## Document understanding data
—————

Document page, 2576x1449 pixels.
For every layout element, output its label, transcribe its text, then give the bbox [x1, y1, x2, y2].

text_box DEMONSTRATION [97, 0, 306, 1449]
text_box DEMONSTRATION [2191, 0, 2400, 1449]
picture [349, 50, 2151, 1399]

—————

## Task instructions
Your answer should consist only of the lines from the one with "For every layout" through the last line of the entries above, retyped exactly.

## Answer area
For every layout element, output its label, transcribe its text, then give the bbox [x1, y1, x2, y2].

text_box DEMONSTRATION [97, 0, 306, 1449]
text_box DEMONSTRATION [2191, 0, 2400, 1449]
picture [349, 50, 2151, 1399]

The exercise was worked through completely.